FilePath can be created by a given root and components. FilePath.init(root:_:ComponentView.SubSequence) is a more efficient overload that can directly access the underlying storage, which already has normalized separators between components.

extension FilePath {
  /// Create a file path from a root and a collection of components.
  public init<C: Collection>(root: Root?, _ components: C)
    where C.Element == Component

  /// Create a file path from a root and any number of components.
  public init(root: Root?, components: Component...)

  /// Create a file path from an optional root and a slice of another path's
  /// components.
  public init(root: Root?, _ components: ComponentView.SubSequence)
}

Basic queries

  /// Returns whether `other` is a prefix of `self`, only considering
  /// whole path components.
  ///
  /// Example:
  ///
  ///     let path: FilePath = "/usr/bin/ls"
  ///     path.starts(with: "/")              // true
  ///     path.starts(with: "/usr/bin")       // true
  ///     path.starts(with: "/usr/bin/ls")    // true
  ///     path.starts(with: "/usr/bin/ls///") // true
  ///     path.starts(with: "/us")            // false
  ///
  public func starts(with other: FilePath) -> Bool

  /// Returns whether `other` is a suffix of `self`, only considering
  /// whole path components.
  ///
  /// Example:
  ///
  ///     let path: FilePath = "/usr/bin/ls"
  ///     path.ends(with: "ls")             // true
  ///     path.ends(with: "bin/ls")         // true
  ///     path.ends(with: "usr/bin/ls")     // true
  ///     path.ends(with: "/usr/bin/ls///") // true
  ///     path.ends(with: "/ls")            // false
  ///
  public func ends(with other: FilePath) -> Bool

  /// Whether this path is empty
  public var isEmpty: Bool { get }
}

Windows roots are more complex and can take several different syntactic forms, carry additional information within them such as a drive letter or server/share information, and the presence of a root does not mean that the path is absolute (i.e. "fully-qualified" in Windows-speak).

For example, C:foo refers to foo relative to the current directory on the C drive, and \foo refers to foo at the root of the current drive. Neither of those are absolute, i.e. fully-qualified, even though they have roots.

extension FilePath {
  /// Returns true if this path uniquely identifies the location of
  /// a file without reference to an additional starting location.
  ///
  /// On Unix platforms, absolute paths begin with a `/`. `isAbsolute` is
  /// equivalent to `root != nil`.

→ **DATA ENTRIES**

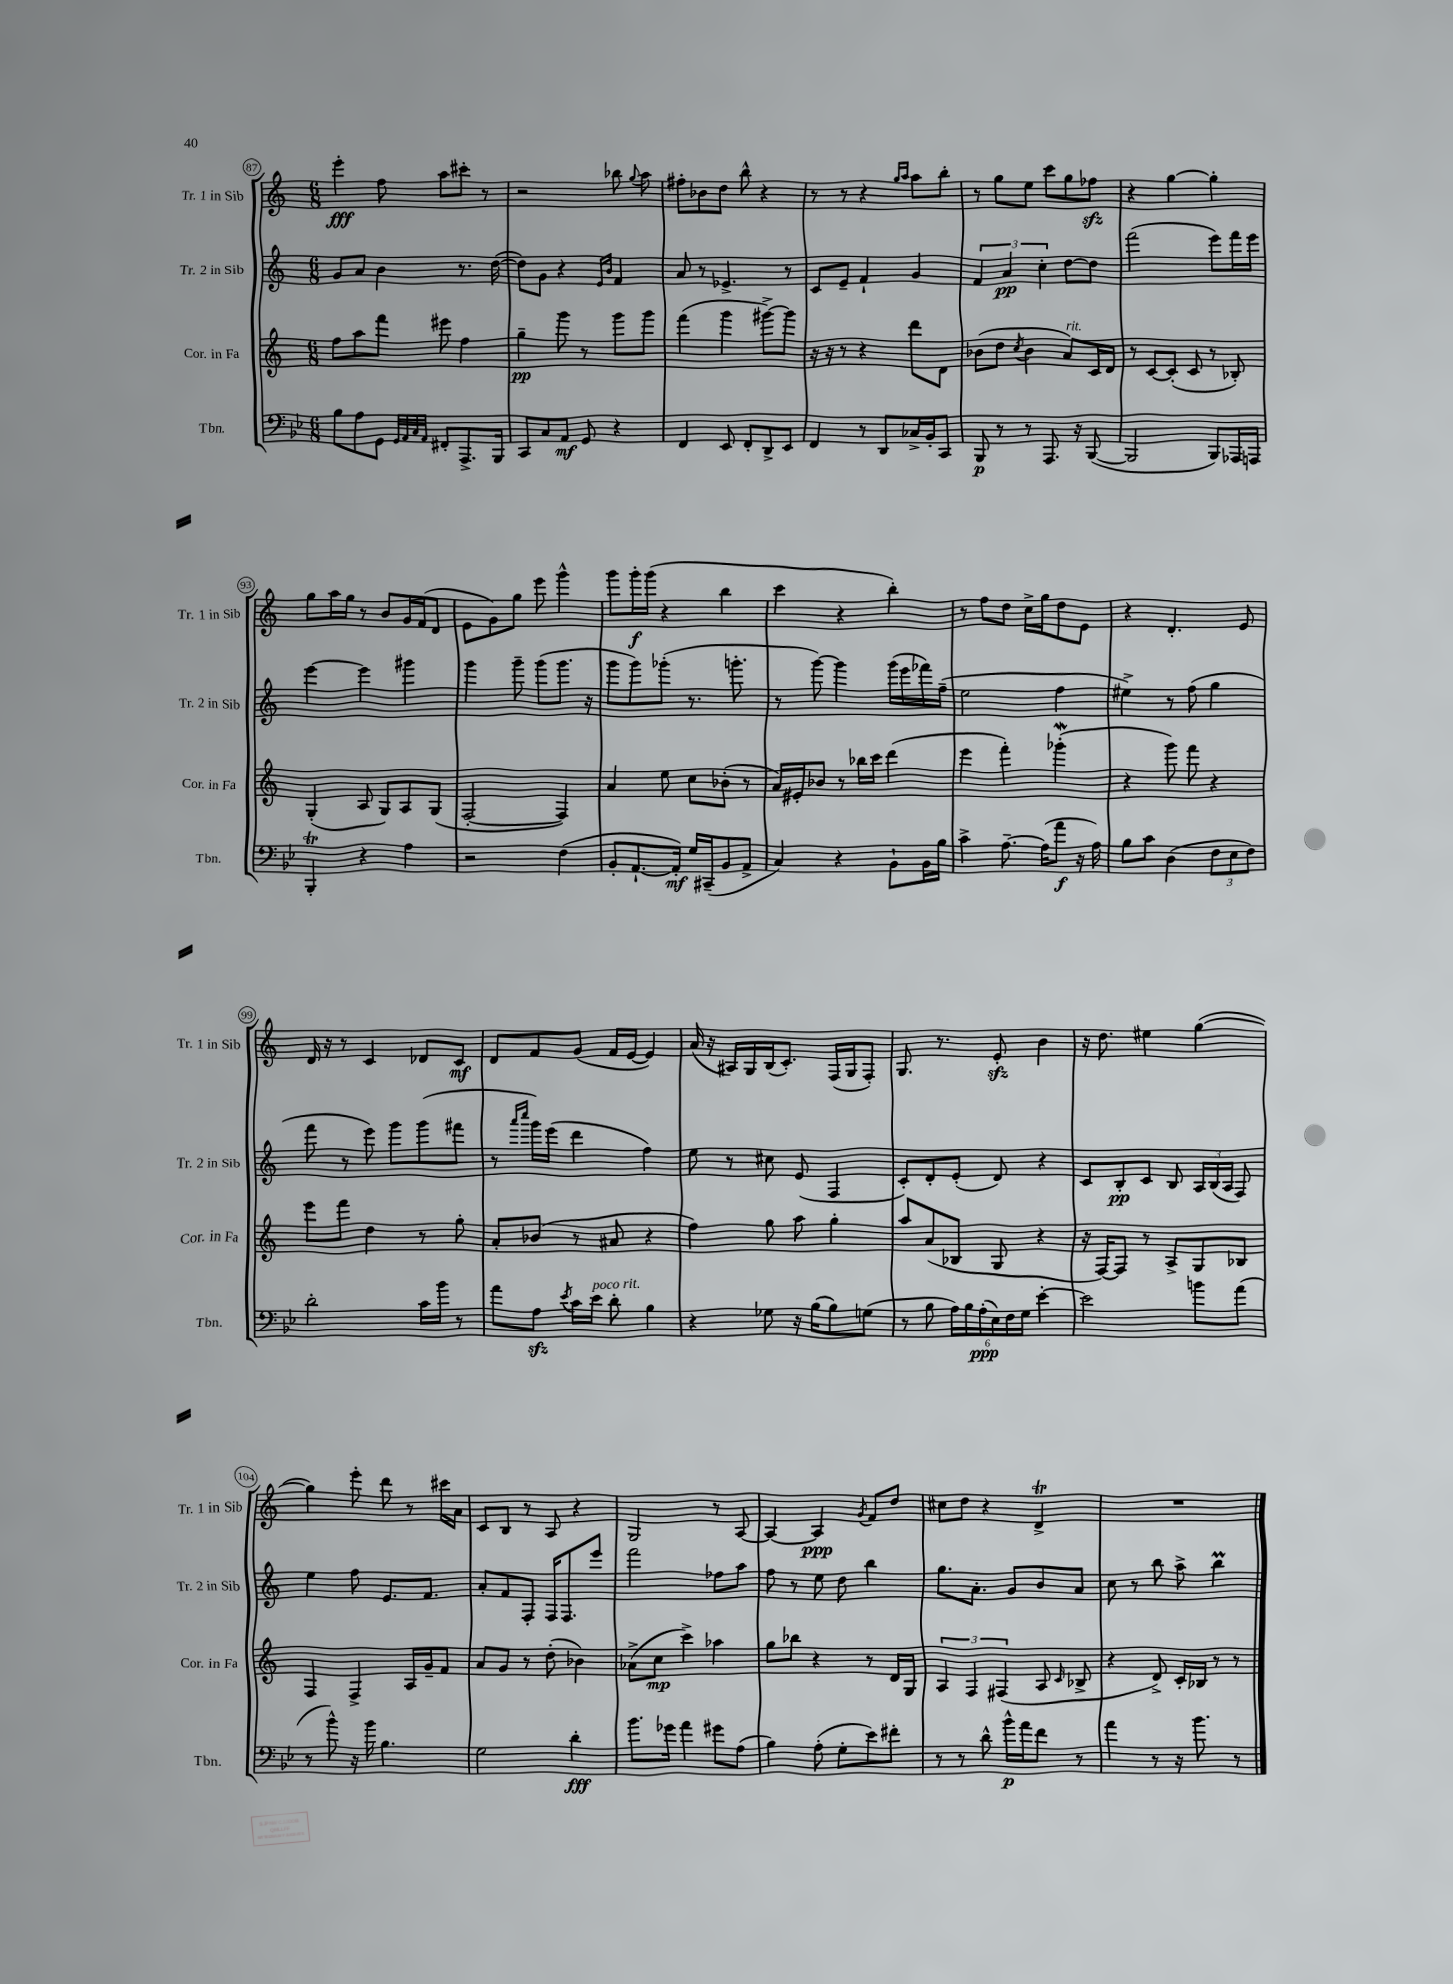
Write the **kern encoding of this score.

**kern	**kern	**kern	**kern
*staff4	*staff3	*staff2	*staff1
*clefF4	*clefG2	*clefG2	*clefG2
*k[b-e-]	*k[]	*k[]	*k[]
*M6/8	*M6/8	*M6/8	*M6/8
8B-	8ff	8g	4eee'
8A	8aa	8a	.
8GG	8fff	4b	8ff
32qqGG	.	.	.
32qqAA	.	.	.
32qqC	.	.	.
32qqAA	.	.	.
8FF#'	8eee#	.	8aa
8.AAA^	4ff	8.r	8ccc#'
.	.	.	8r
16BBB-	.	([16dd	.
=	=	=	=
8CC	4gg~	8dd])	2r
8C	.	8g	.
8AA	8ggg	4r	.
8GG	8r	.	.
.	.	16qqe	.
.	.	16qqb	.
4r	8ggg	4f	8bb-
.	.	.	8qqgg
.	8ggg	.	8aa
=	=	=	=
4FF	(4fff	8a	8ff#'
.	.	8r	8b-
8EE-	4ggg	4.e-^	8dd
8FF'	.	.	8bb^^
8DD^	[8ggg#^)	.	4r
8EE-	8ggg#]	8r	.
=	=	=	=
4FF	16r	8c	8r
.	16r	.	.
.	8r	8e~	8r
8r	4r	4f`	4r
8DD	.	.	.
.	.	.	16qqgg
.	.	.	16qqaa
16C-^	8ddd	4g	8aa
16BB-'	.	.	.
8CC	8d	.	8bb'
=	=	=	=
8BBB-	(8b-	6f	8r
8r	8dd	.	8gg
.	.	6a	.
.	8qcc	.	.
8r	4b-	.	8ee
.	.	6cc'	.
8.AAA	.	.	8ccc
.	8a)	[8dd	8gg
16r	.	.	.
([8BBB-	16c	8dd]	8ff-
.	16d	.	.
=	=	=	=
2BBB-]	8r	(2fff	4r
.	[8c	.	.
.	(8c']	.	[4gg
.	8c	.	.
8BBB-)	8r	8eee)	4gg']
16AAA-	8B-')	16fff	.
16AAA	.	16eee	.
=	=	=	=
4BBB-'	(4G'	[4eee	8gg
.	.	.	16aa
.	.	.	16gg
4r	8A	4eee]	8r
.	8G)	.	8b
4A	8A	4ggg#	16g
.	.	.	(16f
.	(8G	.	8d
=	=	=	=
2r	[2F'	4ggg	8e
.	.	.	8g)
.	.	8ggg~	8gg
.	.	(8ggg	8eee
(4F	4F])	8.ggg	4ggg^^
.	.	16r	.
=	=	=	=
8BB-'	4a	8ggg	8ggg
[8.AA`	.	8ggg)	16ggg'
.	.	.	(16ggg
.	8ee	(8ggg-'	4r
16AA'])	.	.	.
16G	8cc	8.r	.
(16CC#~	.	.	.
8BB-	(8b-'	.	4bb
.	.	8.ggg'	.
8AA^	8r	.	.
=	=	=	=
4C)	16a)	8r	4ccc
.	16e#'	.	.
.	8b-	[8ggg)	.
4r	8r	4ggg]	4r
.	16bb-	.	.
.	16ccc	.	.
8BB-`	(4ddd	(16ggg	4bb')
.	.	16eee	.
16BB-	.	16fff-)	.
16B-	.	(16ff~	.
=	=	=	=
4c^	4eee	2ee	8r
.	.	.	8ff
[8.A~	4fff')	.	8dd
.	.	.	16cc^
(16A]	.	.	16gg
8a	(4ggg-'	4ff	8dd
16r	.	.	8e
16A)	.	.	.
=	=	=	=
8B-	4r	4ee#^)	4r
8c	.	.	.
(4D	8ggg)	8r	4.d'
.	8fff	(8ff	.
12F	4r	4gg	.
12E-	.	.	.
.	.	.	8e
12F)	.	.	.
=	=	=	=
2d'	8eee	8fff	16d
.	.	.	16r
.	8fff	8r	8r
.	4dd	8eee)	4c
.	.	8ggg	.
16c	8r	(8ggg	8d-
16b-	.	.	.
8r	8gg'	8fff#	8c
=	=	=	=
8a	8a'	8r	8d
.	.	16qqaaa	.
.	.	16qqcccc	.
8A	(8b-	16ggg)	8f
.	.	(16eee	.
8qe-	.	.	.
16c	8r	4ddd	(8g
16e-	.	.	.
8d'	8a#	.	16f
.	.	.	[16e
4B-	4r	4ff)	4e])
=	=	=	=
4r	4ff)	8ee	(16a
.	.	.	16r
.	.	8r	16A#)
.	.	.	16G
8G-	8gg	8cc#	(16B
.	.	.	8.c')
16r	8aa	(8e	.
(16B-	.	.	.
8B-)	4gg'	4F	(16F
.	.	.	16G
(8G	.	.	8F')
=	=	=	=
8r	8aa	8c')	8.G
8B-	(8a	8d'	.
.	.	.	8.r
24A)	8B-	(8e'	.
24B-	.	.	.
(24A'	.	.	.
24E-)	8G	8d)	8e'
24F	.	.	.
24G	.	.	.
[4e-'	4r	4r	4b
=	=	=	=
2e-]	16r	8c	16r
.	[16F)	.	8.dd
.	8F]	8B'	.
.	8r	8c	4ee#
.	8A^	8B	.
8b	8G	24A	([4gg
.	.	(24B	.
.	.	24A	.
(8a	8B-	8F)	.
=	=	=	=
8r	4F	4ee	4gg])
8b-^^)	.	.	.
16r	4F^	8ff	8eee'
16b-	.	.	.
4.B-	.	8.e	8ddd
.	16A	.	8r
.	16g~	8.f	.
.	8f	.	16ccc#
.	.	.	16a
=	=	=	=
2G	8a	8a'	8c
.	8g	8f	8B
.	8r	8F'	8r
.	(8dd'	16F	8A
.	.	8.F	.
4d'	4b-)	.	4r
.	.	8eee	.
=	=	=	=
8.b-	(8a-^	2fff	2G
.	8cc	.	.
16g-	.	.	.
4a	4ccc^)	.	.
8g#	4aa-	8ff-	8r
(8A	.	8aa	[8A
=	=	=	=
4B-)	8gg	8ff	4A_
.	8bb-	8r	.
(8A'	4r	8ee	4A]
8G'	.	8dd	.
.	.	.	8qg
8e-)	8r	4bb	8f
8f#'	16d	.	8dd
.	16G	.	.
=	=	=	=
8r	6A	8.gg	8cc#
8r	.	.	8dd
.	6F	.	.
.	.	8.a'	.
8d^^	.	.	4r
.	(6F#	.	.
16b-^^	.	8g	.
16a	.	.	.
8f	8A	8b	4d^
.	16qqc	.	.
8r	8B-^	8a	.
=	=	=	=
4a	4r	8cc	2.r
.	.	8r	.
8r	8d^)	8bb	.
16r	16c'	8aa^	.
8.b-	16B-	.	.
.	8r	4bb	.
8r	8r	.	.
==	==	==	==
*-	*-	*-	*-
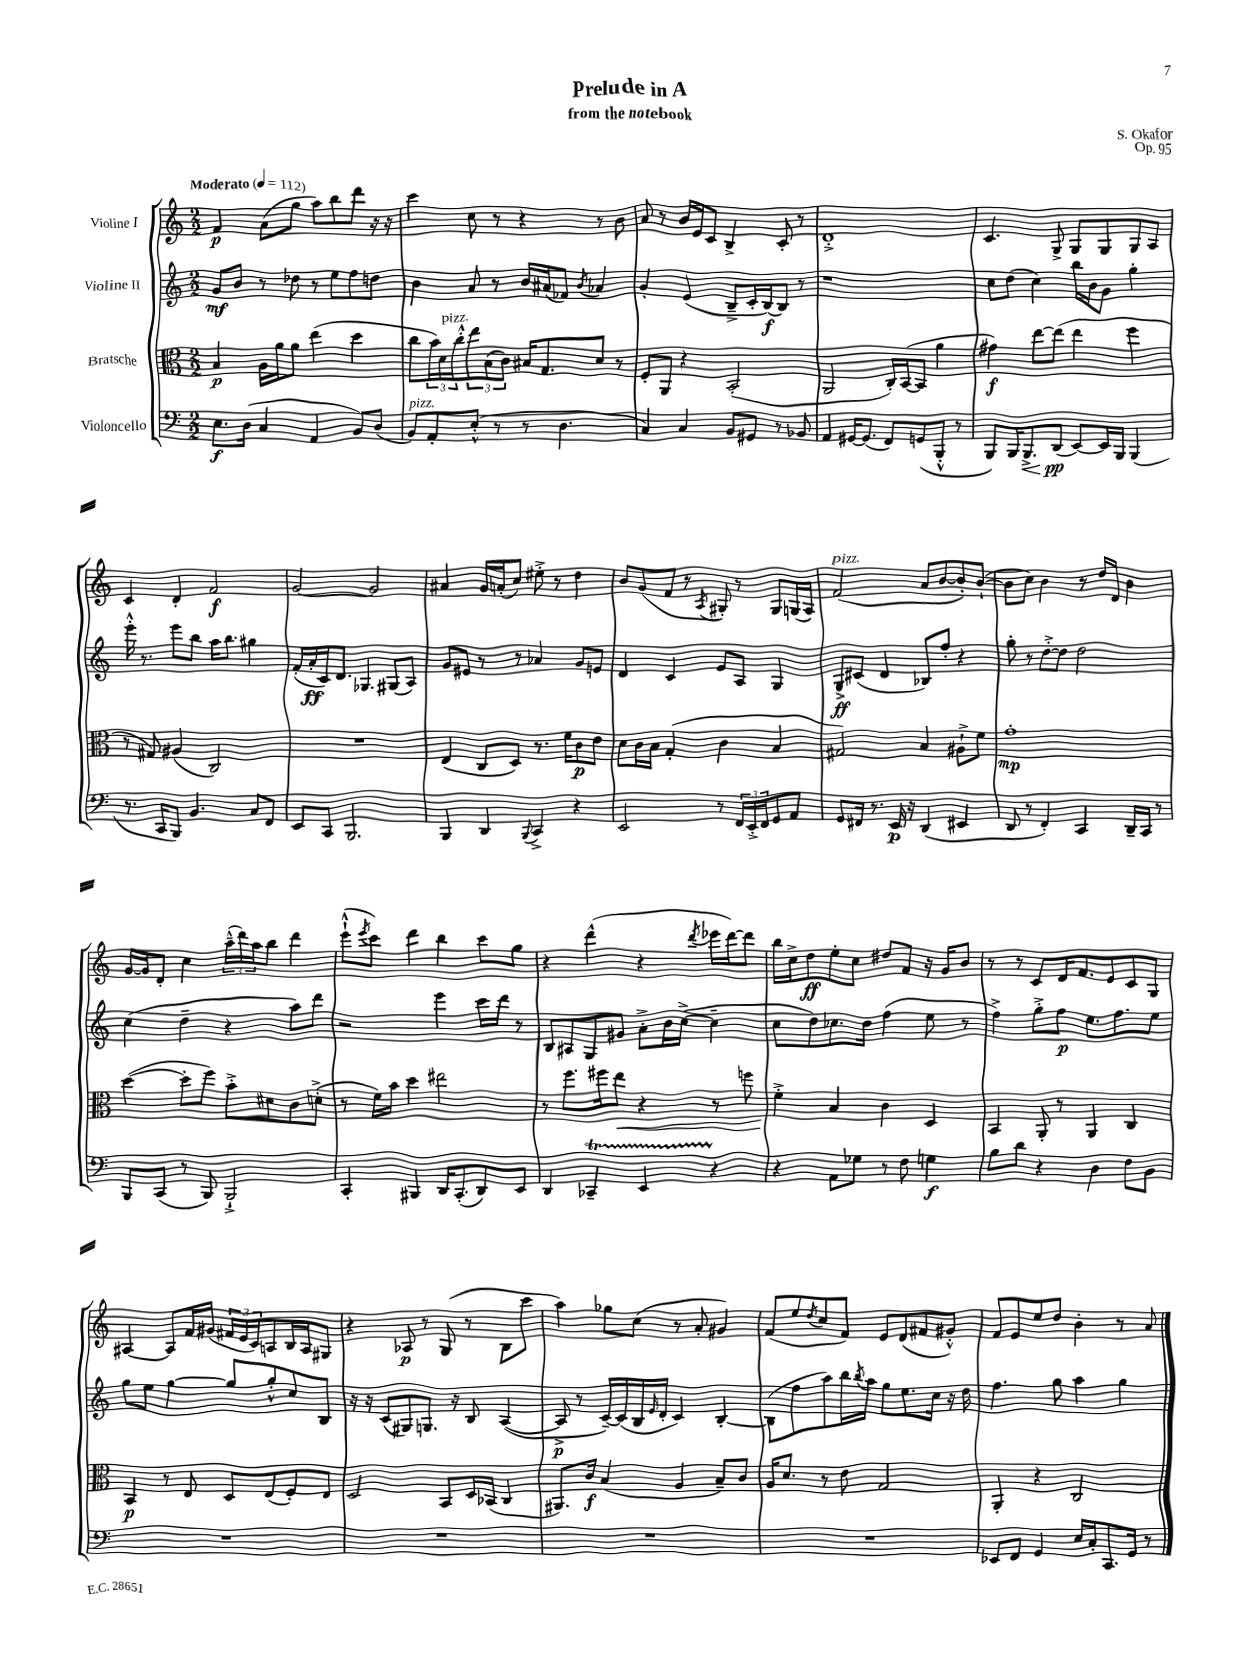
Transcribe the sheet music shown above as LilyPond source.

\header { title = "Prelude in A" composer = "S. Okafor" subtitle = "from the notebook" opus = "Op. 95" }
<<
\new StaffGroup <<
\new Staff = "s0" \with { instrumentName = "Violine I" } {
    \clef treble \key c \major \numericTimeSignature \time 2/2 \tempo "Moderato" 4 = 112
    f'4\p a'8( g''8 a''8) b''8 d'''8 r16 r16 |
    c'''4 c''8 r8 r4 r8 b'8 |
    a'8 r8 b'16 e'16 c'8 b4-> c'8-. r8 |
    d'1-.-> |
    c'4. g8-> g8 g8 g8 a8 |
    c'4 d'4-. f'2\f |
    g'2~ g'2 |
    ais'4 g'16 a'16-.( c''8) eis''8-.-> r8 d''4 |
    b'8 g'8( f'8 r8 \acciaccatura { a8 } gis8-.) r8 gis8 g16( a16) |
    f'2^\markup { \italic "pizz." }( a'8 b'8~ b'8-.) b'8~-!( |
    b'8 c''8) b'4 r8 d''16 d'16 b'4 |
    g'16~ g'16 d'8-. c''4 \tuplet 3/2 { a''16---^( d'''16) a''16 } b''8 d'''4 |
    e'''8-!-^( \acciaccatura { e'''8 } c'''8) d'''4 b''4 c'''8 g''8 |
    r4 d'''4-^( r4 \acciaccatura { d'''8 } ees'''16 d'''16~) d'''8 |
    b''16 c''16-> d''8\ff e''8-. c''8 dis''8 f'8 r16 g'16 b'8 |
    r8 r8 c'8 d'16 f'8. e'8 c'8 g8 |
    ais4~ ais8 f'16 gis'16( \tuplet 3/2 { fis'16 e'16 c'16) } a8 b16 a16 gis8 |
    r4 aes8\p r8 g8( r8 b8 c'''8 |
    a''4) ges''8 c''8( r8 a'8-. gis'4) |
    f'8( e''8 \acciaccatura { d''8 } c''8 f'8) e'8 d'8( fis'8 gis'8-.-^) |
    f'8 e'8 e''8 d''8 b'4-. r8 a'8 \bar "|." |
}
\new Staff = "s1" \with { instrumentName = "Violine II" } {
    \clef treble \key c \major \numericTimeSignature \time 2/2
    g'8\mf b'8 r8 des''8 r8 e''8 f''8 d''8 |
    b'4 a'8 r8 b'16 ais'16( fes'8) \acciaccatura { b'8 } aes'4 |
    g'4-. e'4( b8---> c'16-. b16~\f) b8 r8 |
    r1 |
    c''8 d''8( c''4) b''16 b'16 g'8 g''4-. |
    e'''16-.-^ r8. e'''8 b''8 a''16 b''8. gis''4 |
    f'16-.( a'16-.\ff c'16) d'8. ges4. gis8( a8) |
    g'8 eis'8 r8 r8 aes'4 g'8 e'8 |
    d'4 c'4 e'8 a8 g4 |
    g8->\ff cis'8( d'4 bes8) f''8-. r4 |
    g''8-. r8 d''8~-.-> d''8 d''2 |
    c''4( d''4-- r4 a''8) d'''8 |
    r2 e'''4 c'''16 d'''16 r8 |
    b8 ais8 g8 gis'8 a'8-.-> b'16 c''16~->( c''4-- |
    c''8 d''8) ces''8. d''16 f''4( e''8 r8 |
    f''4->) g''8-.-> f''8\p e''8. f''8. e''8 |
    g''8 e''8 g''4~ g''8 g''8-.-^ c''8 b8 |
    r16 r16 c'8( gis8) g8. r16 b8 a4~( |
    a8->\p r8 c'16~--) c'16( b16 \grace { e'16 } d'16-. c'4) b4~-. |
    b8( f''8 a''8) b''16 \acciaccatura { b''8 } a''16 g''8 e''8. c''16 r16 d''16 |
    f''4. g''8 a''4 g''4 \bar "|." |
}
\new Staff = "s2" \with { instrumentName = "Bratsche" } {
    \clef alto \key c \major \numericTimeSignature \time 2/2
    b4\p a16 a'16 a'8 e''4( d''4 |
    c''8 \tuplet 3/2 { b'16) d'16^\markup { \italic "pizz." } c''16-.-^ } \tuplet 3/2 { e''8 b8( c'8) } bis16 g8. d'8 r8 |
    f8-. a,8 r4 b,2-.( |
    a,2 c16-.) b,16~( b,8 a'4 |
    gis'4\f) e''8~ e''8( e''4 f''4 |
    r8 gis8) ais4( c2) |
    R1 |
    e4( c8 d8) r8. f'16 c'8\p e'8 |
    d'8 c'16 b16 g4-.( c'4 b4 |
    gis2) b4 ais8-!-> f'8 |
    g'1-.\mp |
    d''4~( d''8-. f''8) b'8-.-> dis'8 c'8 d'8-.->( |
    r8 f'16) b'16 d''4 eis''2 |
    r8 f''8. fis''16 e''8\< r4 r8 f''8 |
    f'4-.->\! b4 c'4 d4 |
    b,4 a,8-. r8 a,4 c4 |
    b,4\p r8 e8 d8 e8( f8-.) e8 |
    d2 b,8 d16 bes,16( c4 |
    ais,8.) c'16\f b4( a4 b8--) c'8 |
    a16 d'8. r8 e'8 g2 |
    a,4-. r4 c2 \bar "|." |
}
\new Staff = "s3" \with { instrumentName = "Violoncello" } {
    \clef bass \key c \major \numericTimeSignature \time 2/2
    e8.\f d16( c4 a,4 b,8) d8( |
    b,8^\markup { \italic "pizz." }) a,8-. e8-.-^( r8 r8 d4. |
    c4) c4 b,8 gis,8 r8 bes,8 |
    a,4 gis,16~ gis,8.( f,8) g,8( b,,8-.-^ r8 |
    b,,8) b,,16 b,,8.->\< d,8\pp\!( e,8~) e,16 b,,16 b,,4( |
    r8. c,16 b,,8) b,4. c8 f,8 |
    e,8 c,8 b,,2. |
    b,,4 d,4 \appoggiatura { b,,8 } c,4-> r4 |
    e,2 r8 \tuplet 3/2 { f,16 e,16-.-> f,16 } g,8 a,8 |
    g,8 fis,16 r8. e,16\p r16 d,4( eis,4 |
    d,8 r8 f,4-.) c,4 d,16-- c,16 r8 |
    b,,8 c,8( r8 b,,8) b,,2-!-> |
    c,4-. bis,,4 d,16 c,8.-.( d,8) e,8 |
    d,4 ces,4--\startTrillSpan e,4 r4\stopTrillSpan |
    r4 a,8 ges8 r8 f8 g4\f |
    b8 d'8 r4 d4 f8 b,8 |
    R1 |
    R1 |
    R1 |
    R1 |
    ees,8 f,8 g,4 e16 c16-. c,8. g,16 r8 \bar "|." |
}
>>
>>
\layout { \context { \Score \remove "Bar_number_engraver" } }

→ **STATED EXERCISE**
Please reproduce the FilePath excerpt from "where C.Element == Component" to "Root?, components: Component...)", substituting "a variadic list of" for "any number of". The listing comes from a separate source.

→ **COMPLETE RESPONSE**
where C.Element == Component

  /// Create a file path from a root and a variadic list of components.
  public init(root: Root?, components: Component...)